What are all invariant polynomials on the space of algebraic curvature tensors?

I think this is unlikely to have a very nice answer. When $n=2$ and $n=3$, the answer is simple, but, already for $n=4$, it's not likely to be easy to give a set of generators and relations for the $\mathrm{O}(n)$-invariant polynomials on the vector space $\mathcal{R}_n$ of algebraic curvature tensors in dimension $n$. (I'm avoiding the OP's notation of $W$ for this space because it doesn't explicitly reference the dimension $n$ and I don't want to confuse it with the space of Weyl curvature tensors.)

Since $\mathcal{R}_n$ has dimension $\tfrac1{12}n^2(n^2-1)$ and since, for $n>2$ the generic element of $\mathcal{R}_n$ has only a finite stabilizer in $\mathrm{O}(n)$, the dimension of the ring of $\mathrm{O}(n)$-invariant polynomials on $\mathcal{R}_n$ will be $$ \frac1{12}n^2(n^2-1) - \frac12n(n-1) = \frac1{12}(n+3)n(n-1)(n-2), $$ so there will always be at least that many independent generators and, when $n>3$, many more, plus a bunch of relations, since the quotient space will not be 'smooth' near the origin.

Once one gets above the low degrees when $n>3$, to compute the dimensions of the graded pieces of this ring will be complicated (essentially, one is asking for the Hilbert series of the ring of invariants). (However, the dimension of the grade 1 piece is 1, and the dimension of the grade $2$ piece is $2$ for $n=3$ and $3$ for $n>3$. If one were using $\mathrm{SO}(4)$ for $n=4$, the dimension of the grade $2$ piece would be $4$.)

I imagine that the answers for $n=4$ are known (though I don't know them) since it is, in principle, just a representation-theoretic computation.


I am not sure that this has a "nice" answer. Your question can be reformulated as follows. Let $\mathcal{A}_n$ be the space of algebraic curvature tensors on $\mathbb{R}^n$. A homogenous polynomial $P$ on $\mathcal{A}_n$ is the same as an element of $S^k\mathcal{A}_n$, the $k$-th symmetric tensor power of $\mathcal{A}_n$. Now if $H_k$ is the space of homogeneous polynomials of degree $k$ on $\mathcal{A}_n$, then $H_k \subset S^k \mathcal{A}_n$ is a subrepresentation of $G$.

In other words, a recipe to obtain an answer to your question for specific $k$, $n$, is the following. Decompose the $G$-representation $S^k \mathcal{A}_n$ into irreducible $G$-representations and count the number of trivial representations among those. This can be done for low $k$, $n$ using software such as LiE.
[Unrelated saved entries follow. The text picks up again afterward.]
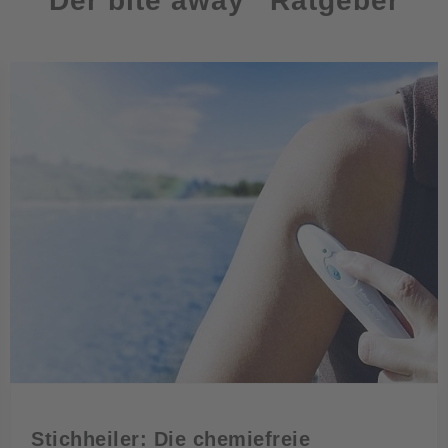
Der bite away
Ratgeber
Stichheiler: Die chemiefreie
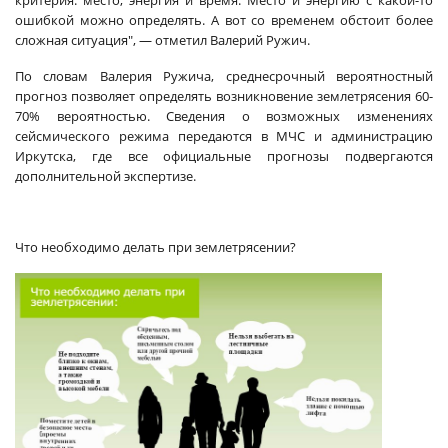
критерия: место, энергия и время. Место и энергию с какой-то
ошибкой можно определять. А вот со временем обстоит более
сложная ситуация", — отметил Валерий Ружич.
По словам Валерия Ружича, среднесрочный вероятностный
прогноз позволяет определять возникновение землетрясения 60-
70% вероятностью. Сведения о возможных изменениях
сейсмического режима передаются в МЧС и администрацию
Иркутска, где все официальные прогнозы подвергаются
дополнительной экспертизе.
Что необходимо делать при землетрясении?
Note that as a $G$-representation, the space $\mathcal{A}_n$ splits into the direct sum of three irreducible representations: $$ \mathcal{A}_n = \mathbb{R} \oplus S^2_0(\mathbb{R}^n) \oplus \mathcal{W},$$ where $\mathcal{W}$ is the space of Weyl curvature tensors (i.e. those curvature tensors that are additionally entirely trace-free).

A quick check on LiE shows that there are plenty such polynomials: For example, looking for polynomials that depend on the Weyl part alone and $n$ large, there is one of degree 2 and four of degree 3. I doubt there is a good general answer.